Orange SA, France’s biggest phone company, said it may be interested in entering Canada’s wireless market.

By: Bloomberg, Published on Wed Nov 27 2013

Orange SA, France’s biggest phone company, said it may be interested in entering Canada’s wireless market, including renting spectrum from other carriers.

“Given the migratory flow of tourists and professionals between France and Canada, the Canadian market could be of interest to our subsidiary Orange Horizons,” Tom Wright, a spokesman for the Paris-based company, said Wednesday in an e-mail.
“Orange is not going to launch activities in Canada right now,” Wright said by phone.
An earlier newspaper report said Orange is examining an entry into Canada’s wireless market. Canadian trade officials have held meetings with Orange, Caitlin Workman, a spokeswoman for Canada’s trade department, said in an e-mail. Wright declined to comment on any meetings.
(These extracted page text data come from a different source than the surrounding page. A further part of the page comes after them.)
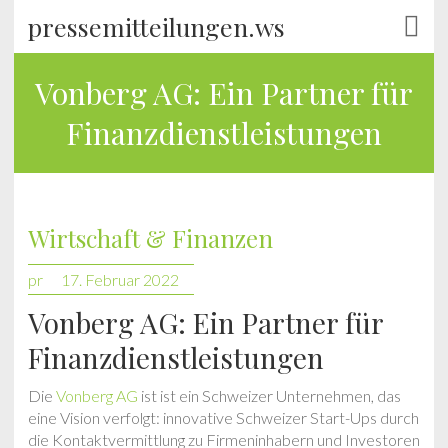
pressemitteilungen.ws
Vonberg AG: Ein Partner für
Finanzdienstleistungen
Wirtschaft & Finanzen
pr
17. Februar 2022
Vonberg AG: Ein Partner für
Finanzdienstleistungen
Die
Vonberg AG
ist ist ein Schweizer Unternehmen, das
eine Vision verfolgt: innovative Schweizer Start-Ups durch
die Kontaktvermittlung zu Firmeninhabern und Investoren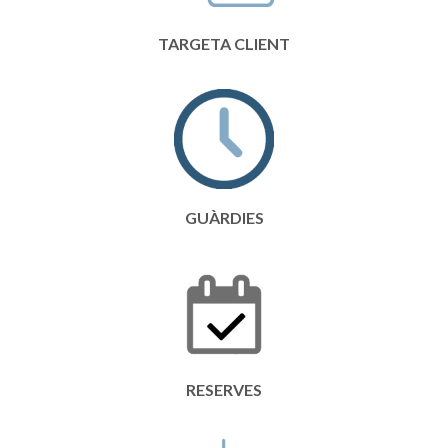
TARGETA CLIENT
GUÀRDIES
RESERVES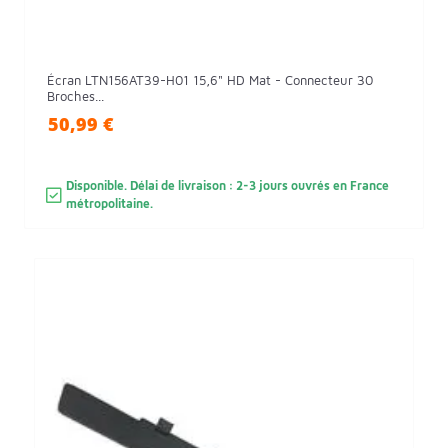
Écran LTN156AT39-H01 15,6" HD Mat - Connecteur 30
Broches...
50,99 €
Disponible. Délai de livraison : 2-3 jours ouvrés en France
métropolitaine.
The Canadian government has been trying to boost competition in Canada’s mobile phone industry by making it more difficult for the country’s three biggest providers, Rogers Communications Inc., BCE Inc. and Telus Corp., to make acquisitions and buy wireless spectrum.
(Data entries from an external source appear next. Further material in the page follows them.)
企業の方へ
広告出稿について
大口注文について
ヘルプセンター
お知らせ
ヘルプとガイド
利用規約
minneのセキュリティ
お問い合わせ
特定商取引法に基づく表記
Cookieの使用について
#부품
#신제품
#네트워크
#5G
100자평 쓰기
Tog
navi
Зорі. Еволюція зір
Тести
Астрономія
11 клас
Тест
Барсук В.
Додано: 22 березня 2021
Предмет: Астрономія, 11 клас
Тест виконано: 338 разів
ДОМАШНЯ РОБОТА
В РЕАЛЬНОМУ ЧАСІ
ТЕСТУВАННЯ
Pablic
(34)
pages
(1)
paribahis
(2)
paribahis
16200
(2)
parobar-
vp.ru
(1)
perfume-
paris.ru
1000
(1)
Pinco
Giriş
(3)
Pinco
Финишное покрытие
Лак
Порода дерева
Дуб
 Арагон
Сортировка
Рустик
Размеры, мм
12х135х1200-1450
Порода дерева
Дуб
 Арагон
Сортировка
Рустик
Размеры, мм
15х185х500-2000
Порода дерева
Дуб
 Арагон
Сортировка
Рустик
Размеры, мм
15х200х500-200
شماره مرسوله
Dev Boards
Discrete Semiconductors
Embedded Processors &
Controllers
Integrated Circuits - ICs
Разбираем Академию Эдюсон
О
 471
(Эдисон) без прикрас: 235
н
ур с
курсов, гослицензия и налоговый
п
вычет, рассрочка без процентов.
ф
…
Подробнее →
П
Orange Horizons explores for new business opportunities, including starting a so-called mobile virtual network operator, or MVNO, Wright said. MVNOs rent wireless spectrum from other companies, instead of setting up their own cell towers.
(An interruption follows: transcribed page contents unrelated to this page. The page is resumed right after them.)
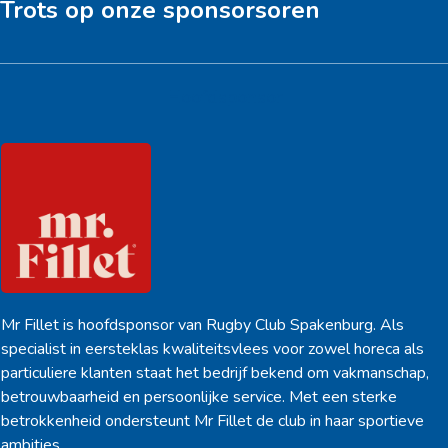
Trots op onze sponsorsoren
Hoofdsponsor
Mr Fillet is hoofdsponsor van Rugby Club Spakenburg. Als
specialist in eersteklas kwaliteitsvlees voor zowel horeca als
particuliere klanten staat het bedrijf bekend om vakmanschap,
betrouwbaarheid en persoonlijke service. Met een sterke
betrokkenheid ondersteunt Mr Fillet de club in haar sportieve
ambities.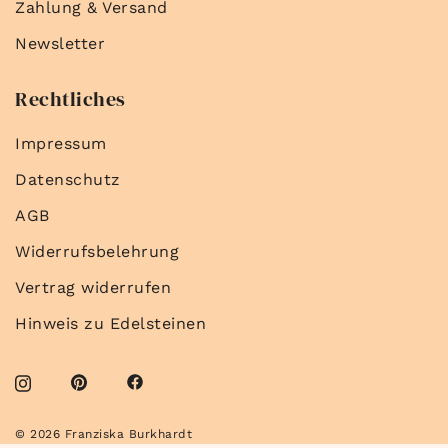
Zahlung & Versand
Newsletter
Rechtliches
Impressum
Datenschutz
AGB
Widerrufsbelehrung
Vertrag widerrufen
Hinweis zu Edelsteinen
© 2026 Franziska Burkhardt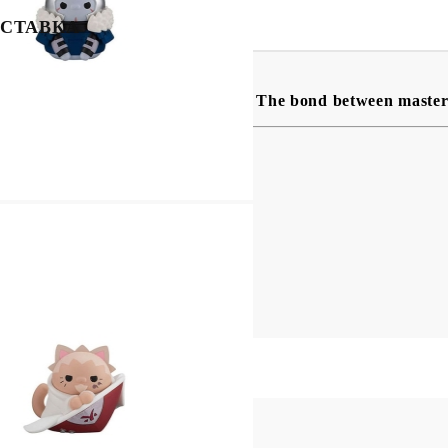
СТАВКА
t Nyaruto! Фигурка Късметче - The bond between master a
и на случаен принцип.
ка късметче.
Моят профил
Вход
Регистрация
USD
EUR
BGN
RON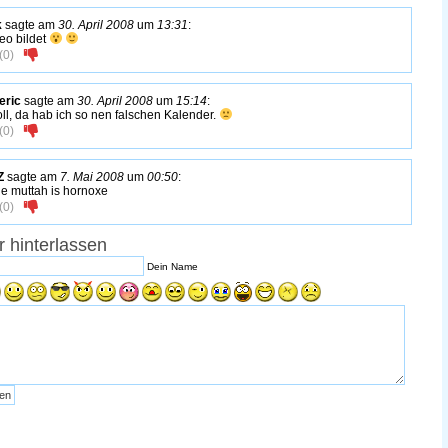
k
sagte am
30. April 2008
um
13:31
:
leo bildet
(
0
)
eric
sagte am
30. April 2008
um
15:14
:
oll, da hab ich so nen falschen Kalender.
(
0
)
Z
sagte am
7. Mai 2008
um
00:50
:
e muttah is hornoxe
(
0
)
 hinterlassen
Dein Name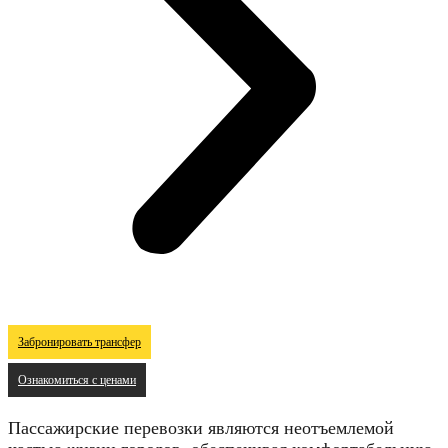
Забронировать трансфер
Ознакомиться с ценами
Пассажирские перевозки являются неотъемлемой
Any new MVNOs wouldn’t be competitive in the Canadian market unless the government changed regulation to keep prices for renting spectrum low, Maher Yaghi, a Toronto-based analyst with Desjardins Securities Inc., said in a note to clients Wednesday.
Orange has a business-services unit in Montreal, which provides companies with technology support and cloud computing, according to its website.
Last month, the Canadian government unveiled a free trade agreement in principle with the European Union that would raise the threshold for reviewing takeovers of Canadian companies by European ones to $1.5 billion from $344 million.
It’s unlikely news of the meeting is anything more than “noise,” Jeffrey Fan, a Toronto-based analyst for Bank of Nova Scotia, said in a note to clients. “Even though the government is doing what it can to entice capital investment into a viable fourth operator, it is not enough for deep-pocket strategic investors to act.